Looked around but didn't see this asked. I'm essentially wondering what the 'best' (fastest, most readable, most idiomatic, etc) way of doing this would be.

The context is that I have a LINQ query to filter based on a list of possible enum values and want to keep it as un-nested as possible. In python, it'd be something like

def GetItems(status_types:list)
    return filter(lambda item: item.Status in status_types, ALL_ITEMS)

I think in C# I might have to do an

ALL_ITEMS
    .Where(i => Enum.GetValues(typeof(StatusEnum)
    .Intersect(status_types))
    .Contains(i.Status));

Is this reasonable? It seems a bit obtuse to me, though it might just be my own personal obtuseness coming into play.

edit I think I'm using Any() wrong here. Looking for the right linq thingo now, sorry. Changed to Contains, and added typeof().

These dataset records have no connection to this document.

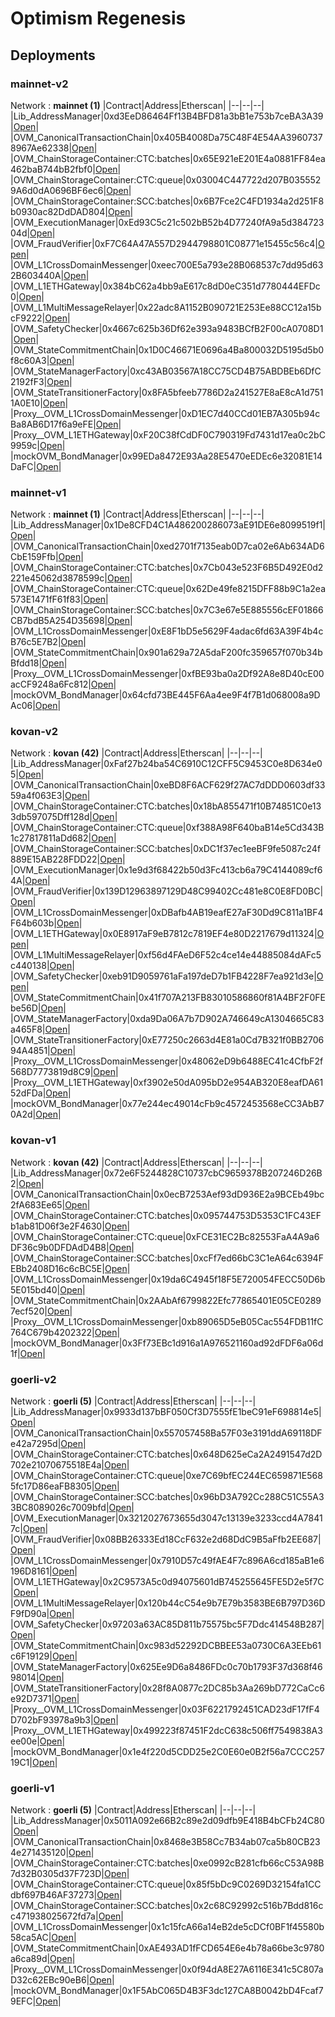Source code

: # Optimism Regenesis
## Deployments
### mainnet-v2
Network : __mainnet (1)__
|Contract|Address|Etherscan|
|--|--|--|
|Lib_AddressManager|0xd3EeD86464Ff13B4BFD81a3bB1e753b7ceBA3A39|[Open](https://etherscan.io/address/0xd3EeD86464Ff13B4BFD81a3bB1e753b7ceBA3A39)|
|OVM_CanonicalTransactionChain|0x405B4008Da75C48F4E54AA39607378967Ae62338|[Open](https://etherscan.io/address/0x405B4008Da75C48F4E54AA39607378967Ae62338)|
|OVM_ChainStorageContainer:CTC:batches|0x65E921eE201E4a0881FF84ea462baB744bB2fbf0|[Open](https://etherscan.io/address/0x65E921eE201E4a0881FF84ea462baB744bB2fbf0)|
|OVM_ChainStorageContainer:CTC:queue|0x03004C447722d207B0355529A6d0dA0696BF6ec6|[Open](https://etherscan.io/address/0x03004C447722d207B0355529A6d0dA0696BF6ec6)|
|OVM_ChainStorageContainer:SCC:batches|0x6B7Fce2C4FD1934a2d251F8b0930ac82DdDAD804|[Open](https://etherscan.io/address/0x6B7Fce2C4FD1934a2d251F8b0930ac82DdDAD804)|
|OVM_ExecutionManager|0xEd93C5c21c502bB52b4D77240fA9a5d38472304d|[Open](https://etherscan.io/address/0xEd93C5c21c502bB52b4D77240fA9a5d38472304d)|
|OVM_FraudVerifier|0xF7C64A47A557D2944798801C08771e15455c56c4|[Open](https://etherscan.io/address/0xF7C64A47A557D2944798801C08771e15455c56c4)|
|OVM_L1CrossDomainMessenger|0xeec700E5a793e28B068537c7dd95d632B603440A|[Open](https://etherscan.io/address/0xeec700E5a793e28B068537c7dd95d632B603440A)|
|OVM_L1ETHGateway|0x384bC62a4bb9aE617c8dD0eC351d7780444EFDc0|[Open](https://etherscan.io/address/0x384bC62a4bb9aE617c8dD0eC351d7780444EFDc0)|
|OVM_L1MultiMessageRelayer|0x22adc8A1152B090721E253Ee88CC12a15bcF9222|[Open](https://etherscan.io/address/0x22adc8A1152B090721E253Ee88CC12a15bcF9222)|
|OVM_SafetyChecker|0x4667c625b36Df62e393a9483BCfB2F00cA0708D1|[Open](https://etherscan.io/address/0x4667c625b36Df62e393a9483BCfB2F00cA0708D1)|
|OVM_StateCommitmentChain|0x1D0C46671E0696a4Ba800032D5195d5b0f8c60A3|[Open](https://etherscan.io/address/0x1D0C46671E0696a4Ba800032D5195d5b0f8c60A3)|
|OVM_StateManagerFactory|0xc43AB03567A18CC75CD4B75ABDBEb6DfC2192fF3|[Open](https://etherscan.io/address/0xc43AB03567A18CC75CD4B75ABDBEb6DfC2192fF3)|
|OVM_StateTransitionerFactory|0x8FA5bfeeb7786D2a241527E8aE8cA1d7511A0E10|[Open](https://etherscan.io/address/0x8FA5bfeeb7786D2a241527E8aE8cA1d7511A0E10)|
|Proxy__OVM_L1CrossDomainMessenger|0xD1EC7d40CCd01EB7A305b94cBa8AB6D17f6a9eFE|[Open](https://etherscan.io/address/0xD1EC7d40CCd01EB7A305b94cBa8AB6D17f6a9eFE)|
|Proxy__OVM_L1ETHGateway|0xF20C38fCdDF0C790319Fd7431d17ea0c2bC9959c|[Open](https://etherscan.io/address/0xF20C38fCdDF0C790319Fd7431d17ea0c2bC9959c)|
|mockOVM_BondManager|0x99EDa8472E93Aa28E5470eEDEc6e32081E14DaFC|[Open](https://etherscan.io/address/0x99EDa8472E93Aa28E5470eEDEc6e32081E14DaFC)|
### mainnet-v1
Network : __mainnet (1)__
|Contract|Address|Etherscan|
|--|--|--|
|Lib_AddressManager|0x1De8CFD4C1A486200286073aE91DE6e8099519f1|[Open](https://etherscan.io/address/0x1De8CFD4C1A486200286073aE91DE6e8099519f1)|
|OVM_CanonicalTransactionChain|0xed2701f7135eab0D7ca02e6Ab634AD6CbE159Ffb|[Open](https://etherscan.io/address/0xed2701f7135eab0D7ca02e6Ab634AD6CbE159Ffb)|
|OVM_ChainStorageContainer:CTC:batches|0x7Cb043e523F6B5D492E0d2221e45062d3878599c|[Open](https://etherscan.io/address/0x7Cb043e523F6B5D492E0d2221e45062d3878599c)|
|OVM_ChainStorageContainer:CTC:queue|0x62De49fe8215DFF88b9C1a2ea573E1471fF61f83|[Open](https://etherscan.io/address/0x62De49fe8215DFF88b9C1a2ea573E1471fF61f83)|
|OVM_ChainStorageContainer:SCC:batches|0x7C3e67e5E885556cEF01866CB7bdB5A254D35698|[Open](https://etherscan.io/address/0x7C3e67e5E885556cEF01866CB7bdB5A254D35698)|
|OVM_L1CrossDomainMessenger|0xE8F1bD5e5629F4adac6fd63A39F4b4cB76c5E7B2|[Open](https://etherscan.io/address/0xE8F1bD5e5629F4adac6fd63A39F4b4cB76c5E7B2)|
|OVM_StateCommitmentChain|0x901a629a72A5daF200fc359657f070b34bBfdd18|[Open](https://etherscan.io/address/0x901a629a72A5daF200fc359657f070b34bBfdd18)|
|Proxy__OVM_L1CrossDomainMessenger|0xfBE93ba0a2Df92A8e8D40cE00acCF9248a6Fc812|[Open](https://etherscan.io/address/0xfBE93ba0a2Df92A8e8D40cE00acCF9248a6Fc812)|
|mockOVM_BondManager|0x64cfd73BE445F6Aa4ee9F4f7B1d068008a9DAc06|[Open](https://etherscan.io/address/0x64cfd73BE445F6Aa4ee9F4f7B1d068008a9DAc06)|
### kovan-v2
Network : __kovan (42)__
|Contract|Address|Etherscan|
|--|--|--|
|Lib_AddressManager|0xFaf27b24ba54C6910C12CFF5C9453C0e8D634e05|[Open](https://kovan.etherscan.io/address/0xFaf27b24ba54C6910C12CFF5C9453C0e8D634e05)|
|OVM_CanonicalTransactionChain|0xeBD8F6ACF629f27AC7dDDD0603df3359a4f063E3|[Open](https://kovan.etherscan.io/address/0xeBD8F6ACF629f27AC7dDDD0603df3359a4f063E3)|
|OVM_ChainStorageContainer:CTC:batches|0x18bA855471f10B74851C0e133db597075Dff128d|[Open](https://kovan.etherscan.io/address/0x18bA855471f10B74851C0e133db597075Dff128d)|
|OVM_ChainStorageContainer:CTC:queue|0xf388A98F640baB14e5Cd343B1c27817811aDd682|[Open](https://kovan.etherscan.io/address/0xf388A98F640baB14e5Cd343B1c27817811aDd682)|
|OVM_ChainStorageContainer:SCC:batches|0xDC1f37ec1eeBF9fe5087c24f889E15AB228FDD22|[Open](https://kovan.etherscan.io/address/0xDC1f37ec1eeBF9fe5087c24f889E15AB228FDD22)|
|OVM_ExecutionManager|0x1e9d3f68422b50d3Fc413cb6a79C4144089cf64A|[Open](https://kovan.etherscan.io/address/0x1e9d3f68422b50d3Fc413cb6a79C4144089cf64A)|
|OVM_FraudVerifier|0x139D12963897129D48C99402Cc481e8C0E8FD0BC|[Open](https://kovan.etherscan.io/address/0x139D12963897129D48C99402Cc481e8C0E8FD0BC)|
|OVM_L1CrossDomainMessenger|0xDBafb4AB19eafE27aF30Dd9C811a1BF4F64b603b|[Open](https://kovan.etherscan.io/address/0xDBafb4AB19eafE27aF30Dd9C811a1BF4F64b603b)|
|OVM_L1ETHGateway|0x0E8917aF9eB7812c7819EF4e80D2217679d11324|[Open](https://kovan.etherscan.io/address/0x0E8917aF9eB7812c7819EF4e80D2217679d11324)|
|OVM_L1MultiMessageRelayer|0xf56d4FAeD6F52c4ce14e44885084dAFc5c440138|[Open](https://kovan.etherscan.io/address/0xf56d4FAeD6F52c4ce14e44885084dAFc5c440138)|
|OVM_SafetyChecker|0xeb91D9059761aFa197deD7b1FB4228F7ea921d3e|[Open](https://kovan.etherscan.io/address/0xeb91D9059761aFa197deD7b1FB4228F7ea921d3e)|
|OVM_StateCommitmentChain|0x41f707A213FB83010586860f81A4BF2F0FEbe56D|[Open](https://kovan.etherscan.io/address/0x41f707A213FB83010586860f81A4BF2F0FEbe56D)|
|OVM_StateManagerFactory|0xda9Da06A7b7D902A746649cA1304665C83a465F8|[Open](https://kovan.etherscan.io/address/0xda9Da06A7b7D902A746649cA1304665C83a465F8)|
|OVM_StateTransitionerFactory|0xE77250c2663d4E81a0Cd7B321f0BB270694A4851|[Open](https://kovan.etherscan.io/address/0xE77250c2663d4E81a0Cd7B321f0BB270694A4851)|
|Proxy__OVM_L1CrossDomainMessenger|0x48062eD9b6488EC41c4CfbF2f568D7773819d8C9|[Open](https://kovan.etherscan.io/address/0x48062eD9b6488EC41c4CfbF2f568D7773819d8C9)|
|Proxy__OVM_L1ETHGateway|0xf3902e50dA095bD2e954AB320E8eafDA6152dFDa|[Open](https://kovan.etherscan.io/address/0xf3902e50dA095bD2e954AB320E8eafDA6152dFDa)|
|mockOVM_BondManager|0x77e244ec49014cFb9c4572453568eCC3AbB70A2d|[Open](https://kovan.etherscan.io/address/0x77e244ec49014cFb9c4572453568eCC3AbB70A2d)|
### kovan-v1
Network : __kovan (42)__
|Contract|Address|Etherscan|
|--|--|--|
|Lib_AddressManager|0x72e6F5244828C10737cbC9659378B207246D26B2|[Open](https://kovan.etherscan.io/address/0x72e6F5244828C10737cbC9659378B207246D26B2)|
|OVM_CanonicalTransactionChain|0x0ecB7253Aef93dD936E2a9BCEb49bc2fA683Ee65|[Open](https://kovan.etherscan.io/address/0x0ecB7253Aef93dD936E2a9BCEb49bc2fA683Ee65)|
|OVM_ChainStorageContainer:CTC:batches|0x095744753D5353C1FC43EFb1ab81D06f3e2F4630|[Open](https://kovan.etherscan.io/address/0x095744753D5353C1FC43EFb1ab81D06f3e2F4630)|
|OVM_ChainStorageContainer:CTC:queue|0xFCE31EC2Bc82553FaA4A9a6DF36c9b0DFDAdD4B8|[Open](https://kovan.etherscan.io/address/0xFCE31EC2Bc82553FaA4A9a6DF36c9b0DFDAdD4B8)|
|OVM_ChainStorageContainer:SCC:batches|0xcFf7ed66bC3C1eA64c6394FEBb2408D16c6cBC5E|[Open](https://kovan.etherscan.io/address/0xcFf7ed66bC3C1eA64c6394FEBb2408D16c6cBC5E)|
|OVM_L1CrossDomainMessenger|0x19da6C4945f18F5E720054FECC50D6b5E015bd40|[Open](https://kovan.etherscan.io/address/0x19da6C4945f18F5E720054FECC50D6b5E015bd40)|
|OVM_StateCommitmentChain|0x2AAbAf6799822Efc77865401E05CE02897ecf520|[Open](https://kovan.etherscan.io/address/0x2AAbAf6799822Efc77865401E05CE02897ecf520)|
|Proxy__OVM_L1CrossDomainMessenger|0xb89065D5eB05Cac554FDB11fC764C679b4202322|[Open](https://kovan.etherscan.io/address/0xb89065D5eB05Cac554FDB11fC764C679b4202322)|
|mockOVM_BondManager|0x3Ff73EBc1d916a1A976521160ad92dFDF6a06d1f|[Open](https://kovan.etherscan.io/address/0x3Ff73EBc1d916a1A976521160ad92dFDF6a06d1f)|
### goerli-v2
Network : __goerli (5)__
|Contract|Address|Etherscan|
|--|--|--|
|Lib_AddressManager|0x9933d137bBF050Cf3D7555fE1beC91eF698814e5|[Open](https://goerli.etherscan.io/address/0x9933d137bBF050Cf3D7555fE1beC91eF698814e5)|
|OVM_CanonicalTransactionChain|0x557057458Ba57F03e3191ddA69118DFe42a7295d|[Open](https://goerli.etherscan.io/address/0x557057458Ba57F03e3191ddA69118DFe42a7295d)|
|OVM_ChainStorageContainer:CTC:batches|0x648D625eCa2A2491547d2D702e21070675518E4a|[Open](https://goerli.etherscan.io/address/0x648D625eCa2A2491547d2D702e21070675518E4a)|
|OVM_ChainStorageContainer:CTC:queue|0xe7C69bfEC244EC659871E5685fc17D86eaFB8305|[Open](https://goerli.etherscan.io/address/0xe7C69bfEC244EC659871E5685fc17D86eaFB8305)|
|OVM_ChainStorageContainer:SCC:batches|0x96bD3A792Cc288C51C55A33BC8089026c7009bfd|[Open](https://goerli.etherscan.io/address/0x96bD3A792Cc288C51C55A33BC8089026c7009bfd)|
|OVM_ExecutionManager|0x3212027673655d3047c13139e3233ccd4A78417c|[Open](https://goerli.etherscan.io/address/0x3212027673655d3047c13139e3233ccd4A78417c)|
|OVM_FraudVerifier|0x08BB26333Ed18CcF632e2d68DdC9B5aFfb2EE687|[Open](https://goerli.etherscan.io/address/0x08BB26333Ed18CcF632e2d68DdC9B5aFfb2EE687)|
|OVM_L1CrossDomainMessenger|0x7910D57c49fAE4F7c896A6cd185aB1e6196D8161|[Open](https://goerli.etherscan.io/address/0x7910D57c49fAE4F7c896A6cd185aB1e6196D8161)|
|OVM_L1ETHGateway|0x2C9573A5c0d94075601dB745255645FE5D2e5f7C|[Open](https://goerli.etherscan.io/address/0x2C9573A5c0d94075601dB745255645FE5D2e5f7C)|
|OVM_L1MultiMessageRelayer|0x120b44cC54e9b7E79b3583BE6B797D36DF9fD90a|[Open](https://goerli.etherscan.io/address/0x120b44cC54e9b7E79b3583BE6B797D36DF9fD90a)|
|OVM_SafetyChecker|0x97203a63AC85D811b75575bc5F7Ddc414548B287|[Open](https://goerli.etherscan.io/address/0x97203a63AC85D811b75575bc5F7Ddc414548B287)|
|OVM_StateCommitmentChain|0xc983d52292DCBBEE53a0730C6A3EEb61c6F19129|[Open](https://goerli.etherscan.io/address/0xc983d52292DCBBEE53a0730C6A3EEb61c6F19129)|
|OVM_StateManagerFactory|0x625Ee9D6a8486FDc0c70b1793F37d368f4698014|[Open](https://goerli.etherscan.io/address/0x625Ee9D6a8486FDc0c70b1793F37d368f4698014)|
|OVM_StateTransitionerFactory|0x28f8A0877c2DC85b3Aa269bD772CaCc6e92D7371|[Open](https://goerli.etherscan.io/address/0x28f8A0877c2DC85b3Aa269bD772CaCc6e92D7371)|
|Proxy__OVM_L1CrossDomainMessenger|0x03F6221792451CAD23dF17fF4D702bF93978a9b3|[Open](https://goerli.etherscan.io/address/0x03F6221792451CAD23dF17fF4D702bF93978a9b3)|
|Proxy__OVM_L1ETHGateway|0x499223f87451F2dcC638c506ff7549838A3ee00e|[Open](https://goerli.etherscan.io/address/0x499223f87451F2dcC638c506ff7549838A3ee00e)|
|mockOVM_BondManager|0x1e4f220d5CDD25e2C0E60e0B2f56a7CCC25719C1|[Open](https://goerli.etherscan.io/address/0x1e4f220d5CDD25e2C0E60e0B2f56a7CCC25719C1)|
### goerli-v1
Network : __goerli (5)__
|Contract|Address|Etherscan|
|--|--|--|
|Lib_AddressManager|0x5011A092e66B2c89e2d09dfb9E418B4bCFb24C80|[Open](https://goerli.etherscan.io/address/0x5011A092e66B2c89e2d09dfb9E418B4bCFb24C80)|
|OVM_CanonicalTransactionChain|0x8468e3B58Cc7B34ab07ca5b80CB234e271435120|[Open](https://goerli.etherscan.io/address/0x8468e3B58Cc7B34ab07ca5b80CB234e271435120)|
|OVM_ChainStorageContainer:CTC:batches|0xe0992cB281cfb66cC53A98B7d32B0305d37F723D|[Open](https://goerli.etherscan.io/address/0xe0992cB281cfb66cC53A98B7d32B0305d37F723D)|
|OVM_ChainStorageContainer:CTC:queue|0x85f5bDc9C0269D32154fa1CCdbf697B46AF37273|[Open](https://goerli.etherscan.io/address/0x85f5bDc9C0269D32154fa1CCdbf697B46AF37273)|
|OVM_ChainStorageContainer:SCC:batches|0x2c68C92992c516b7Bdd816cc471938025672fd7a|[Open](https://goerli.etherscan.io/address/0x2c68C92992c516b7Bdd816cc471938025672fd7a)|
|OVM_L1CrossDomainMessenger|0x1c15fcA66a14eB2de5cDCf0BF1f45580b58ca5AC|[Open](https://goerli.etherscan.io/address/0x1c15fcA66a14eB2de5cDCf0BF1f45580b58ca5AC)|
|OVM_StateCommitmentChain|0xAE493AD1fFCD654E6e4b78a66be3c9780a6ca89d|[Open](https://goerli.etherscan.io/address/0xAE493AD1fFCD654E6e4b78a66be3c9780a6ca89d)|
|Proxy__OVM_L1CrossDomainMessenger|0x0f94dA8E27A6116E341c5C807aD32c62EBc90eB6|[Open](https://goerli.etherscan.io/address/0x0f94dA8E27A6116E341c5C807aD32c62EBc90eB6)|
|mockOVM_BondManager|0x1F5AbC065D4B3F3dc127CA8B0042bD4Fcaf79EFC|[Open](https://goerli.etherscan.io/address/0x1F5AbC065D4B3F3dc127CA8B0042bD4Fcaf79EFC)|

That's what I get for just typing into the text box I guess.

I'm not sure why you are overcompicating things using Intersect , since you are only interested in findinf IF status_types contains i.Status , not in the set intersection of them.

Anyway, both these should do the job, even though the first form looks simpler ( I came up with the second since you mentioned the use of Any):

ALL_ITEMS
  .Where(i => status_types.Contains(i.Status));

or

ALL_ITEMS
  .Where(i => status_types.Any(x=>x==i.Status));
var itemsWithCorrectStatus = collection.Where(i=>status_types.Contains(i.Status));

This iterates over each item in collection, and checks whether i.Status is in status_types. If it is, include it. If not, exclude it.